Extracted entries below:

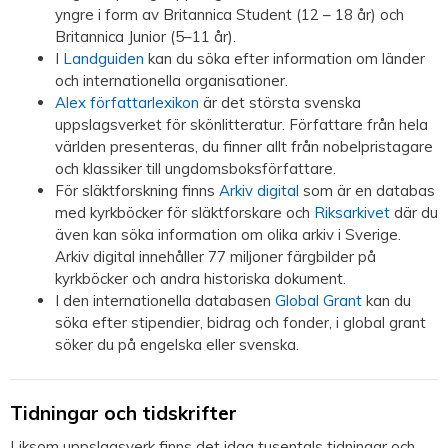
yngre i form av Britannica Student (12 – 18 år) och
Britannica Junior (5–11 år).
I
Landguiden
kan du söka efter information om länder
och internationella organisationer.
Alex författarlexikon
är det största svenska
uppslagsverket för skönlitteratur. Författare från hela
världen presenteras, du finner allt från nobelpristagare
och klassiker till ungdomsboksförfattare.
För släktforskning finns
Arkiv digital
som är en databas
med kyrkböcker för släktforskare och
Riksarkivet
där du
även kan söka information om olika arkiv i Sverige.
Arkiv digital innehåller 77 miljoner färgbilder på
kyrkböcker och andra historiska dokument.
I den internationella databasen
Global Grant
kan du
söka efter stipendier, bidrag och fonder, i global grant
söker du på engelska eller svenska.
Tidningar och tidskrifter
Liksom uppslagsverk finns det idag tusentals tidningar och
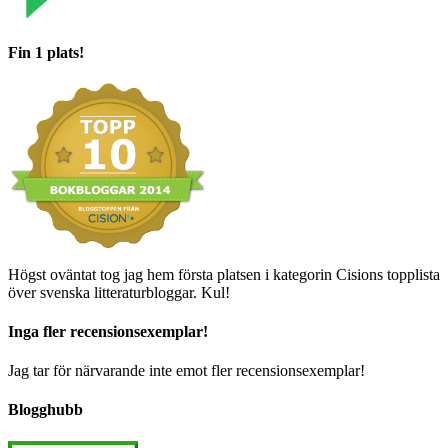
Fin 1 plats!
Högst oväntat tog jag hem första platsen i kategorin Cisions topplista
över svenska litteraturbloggar. Kul!
Inga fler recensionsexemplar!
Jag tar för närvarande inte emot fler recensionsexemplar!
Blogghubb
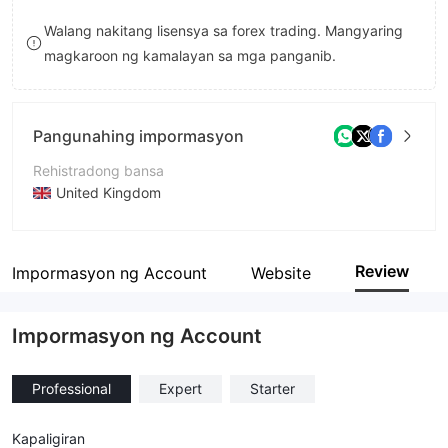
8
8
Walang nakitang lisensya sa forex trading. Mangyaring
magkaroon ng kamalayan sa mga panganib.
9
9
Pangunahing impormasyon
Rehistradong bansa
United Kingdom
Panahon ng pagpapatakbo
2-5 taon
Review
Impormasyon ng Account
Website
Kumpanya
Mixminers
Impormasyon ng Account
Professional
Expert
Starter
Kapaligiran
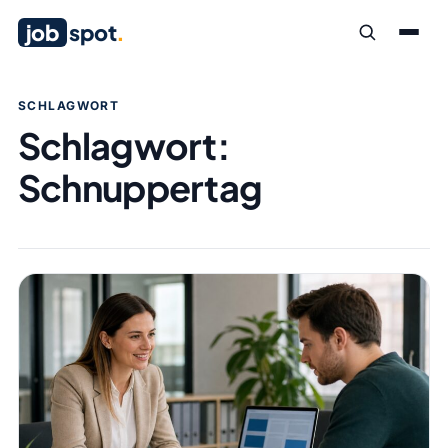
job
spot
.
SCHLAGWORT
Schlagwort:
Schnuppertag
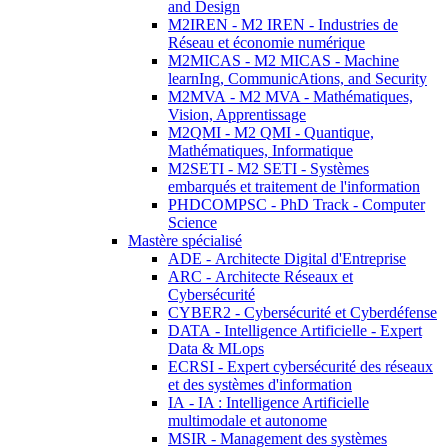
and Design
M2IREN - M2 IREN - Industries de
Réseau et économie numérique
M2MICAS - M2 MICAS - Machine
learnIng, CommunicAtions, and Security
M2MVA - M2 MVA - Mathématiques,
Vision, Apprentissage
M2QMI - M2 QMI - Quantique,
Mathématiques, Informatique
M2SETI - M2 SETI - Systèmes
embarqués et traitement de l'information
PHDCOMPSC - PhD Track - Computer
Science
Mastère spécialisé
ADE - Architecte Digital d'Entreprise
ARC - Architecte Réseaux et
Cybersécurité
CYBER2 - Cybersécurité et Cyberdéfense
DATA - Intelligence Artificielle - Expert
Data & MLops
ECRSI - Expert cybersécurité des réseaux
et des systèmes d'information
IA - IA : Intelligence Artificielle
multimodale et autonome
MSIR - Management des systèmes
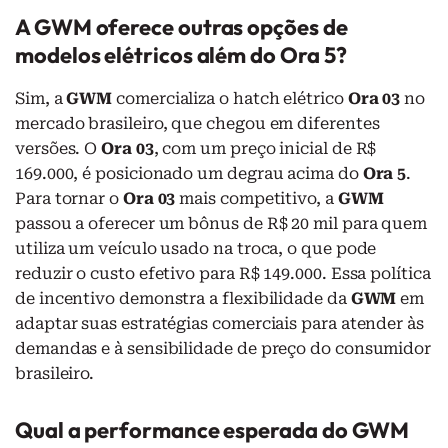
A GWM oferece outras opções de
modelos elétricos além do Ora 5?
Sim, a
GWM
comercializa o hatch elétrico
Ora 03
no
mercado brasileiro, que chegou em diferentes
versões. O
Ora 03
, com um preço inicial de R$
169.000, é posicionado um degrau acima do
Ora 5
.
Para tornar o
Ora 03
mais competitivo, a
GWM
passou a oferecer um bônus de R$ 20 mil para quem
utiliza um veículo usado na troca, o que pode
reduzir o custo efetivo para R$ 149.000. Essa política
de incentivo demonstra a flexibilidade da
GWM
em
adaptar suas estratégias comerciais para atender às
demandas e à sensibilidade de preço do consumidor
brasileiro.
Qual a performance esperada do GWM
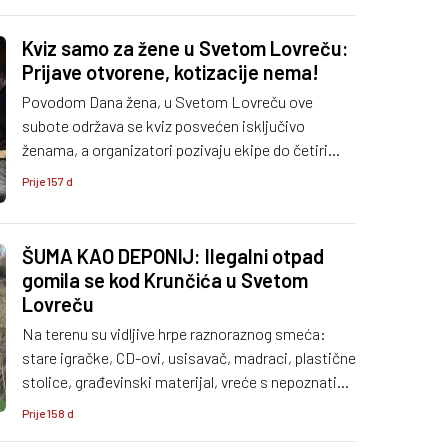
uhitila i protiv njega podnosi kaznenu prijavu.
Kviz samo za žene u Svetom Lovreču:
Prijave otvorene, kotizacije nema!
Povodom Dana žena, u Svetom Lovreču ove
subote održava se kviz posvećen isključivo
ženama, a organizatori pozivaju ekipe do četiri
članice da se prijave i okušaju u znanju bez
Prije 157 d
kotizacije.
ŠUMA KAO DEPONIJ: Ilegalni otpad
gomila se kod Krunčića u Svetom
Lovreču
Na terenu su vidljive hrpe raznoraznog smeća:
stare igračke, CD-ovi, usisavač, madraci, plastične
stolice, građevinski materijal, vreće s nepoznatim
sadržajem pa čak i kućanski otpad.
Prije 158 d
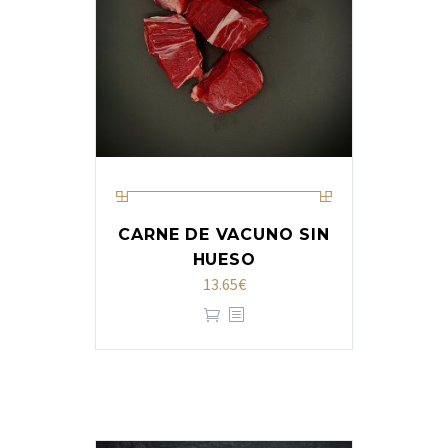
CARNE DE VACUNO SIN
HUESO
13.65
€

End of Extracted entries.

**Task:**
Wherever the string "internationella" appears in the entries above, return the line it appears on.

**Solution to this exercise:**
och internationella organisationer.
I den internationella databasen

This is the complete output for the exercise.